Both owners and veterinary professionals need to be aware of and potentially act upon these implications by 28 November 2018 at the latest.
Defra therefore launched a communications campaign on 6 November 2018 to advise pet owners what they need to do in a no-deal scenario, and asked us to help raise awareness of this amongst pet owners and the veterinary profession.
What you need to know and do
You will still be able to travel to Europe with your pet after the UK leaves the EU, whatever the outcome of the Brexit negotiations. However, in the event of a no deal, you may need to take some additional steps to be able to travel with your pet to the EU.
If you are planning to travel after 29 March 2019 the Government will recommend you contact your vet practice at least four months in advance to check what you need to do.
If you wish to travel to the EU on 30 March 2019, for example, you should discuss requirements with your vet as soon as possible and by 28 November 2018 at the latest.
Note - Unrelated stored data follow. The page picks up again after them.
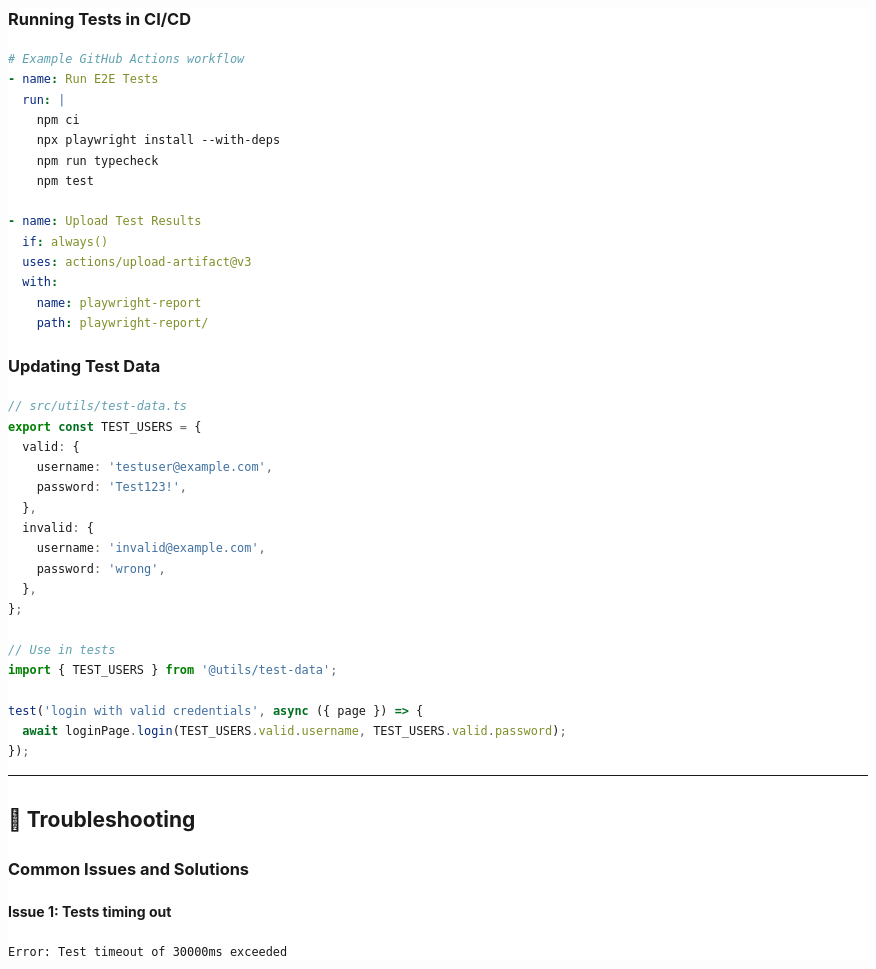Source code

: ### Running Tests in CI/CD

```yaml
# Example GitHub Actions workflow
- name: Run E2E Tests
  run: |
    npm ci
    npx playwright install --with-deps
    npm run typecheck
    npm test
    
- name: Upload Test Results
  if: always()
  uses: actions/upload-artifact@v3
  with:
    name: playwright-report
    path: playwright-report/
```

### Updating Test Data

```typescript
// src/utils/test-data.ts
export const TEST_USERS = {
  valid: {
    username: 'testuser@example.com',
    password: 'Test123!',
  },
  invalid: {
    username: 'invalid@example.com',
    password: 'wrong',
  },
};

// Use in tests
import { TEST_USERS } from '@utils/test-data';

test('login with valid credentials', async ({ page }) => {
  await loginPage.login(TEST_USERS.valid.username, TEST_USERS.valid.password);
});
```

---

## 🔧 Troubleshooting

### Common Issues and Solutions

#### Issue 1: Tests timing out
```bash
Error: Test timeout of 30000ms exceeded
```
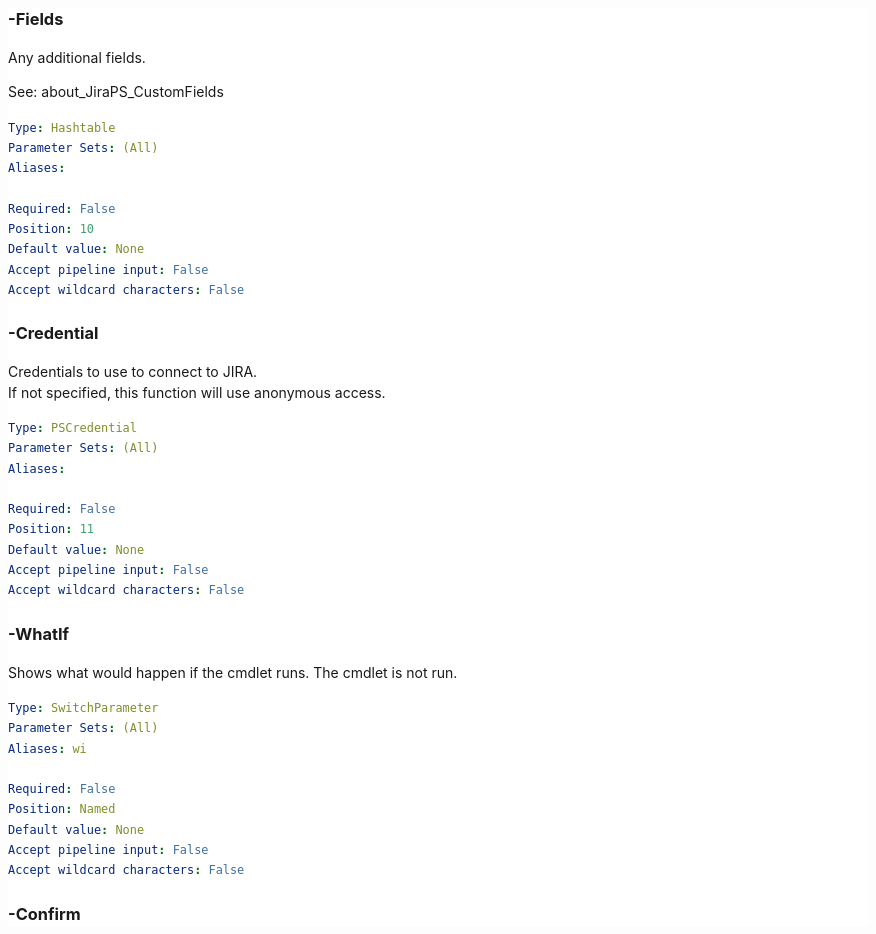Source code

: ### -Fields

Any additional fields.

See: about_JiraPS_CustomFields

```yaml
Type: Hashtable
Parameter Sets: (All)
Aliases:

Required: False
Position: 10
Default value: None
Accept pipeline input: False
Accept wildcard characters: False
```

### -Credential

Credentials to use to connect to JIRA.  
If not specified, this function will use anonymous access.

```yaml
Type: PSCredential
Parameter Sets: (All)
Aliases:

Required: False
Position: 11
Default value: None
Accept pipeline input: False
Accept wildcard characters: False
```

### -WhatIf

Shows what would happen if the cmdlet runs.
The cmdlet is not run.

```yaml
Type: SwitchParameter
Parameter Sets: (All)
Aliases: wi

Required: False
Position: Named
Default value: None
Accept pipeline input: False
Accept wildcard characters: False
```

### -Confirm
The requirements for travel would include making sure that pets are effectively vaccinated against rabies before they travel. This involves having an up-to-date rabies vaccination and a blood test to demonstrate sufficient levels of rabies antibody.
The blood test would need to be carried out a minimum of 30 days after any initial rabies vaccination and a minimum of three months before their travel date. This means that you will need to talk to your vet about health requirements in good time to make sure they are able to travel with their pet.
The Government has published further guidance for pet owners on its website.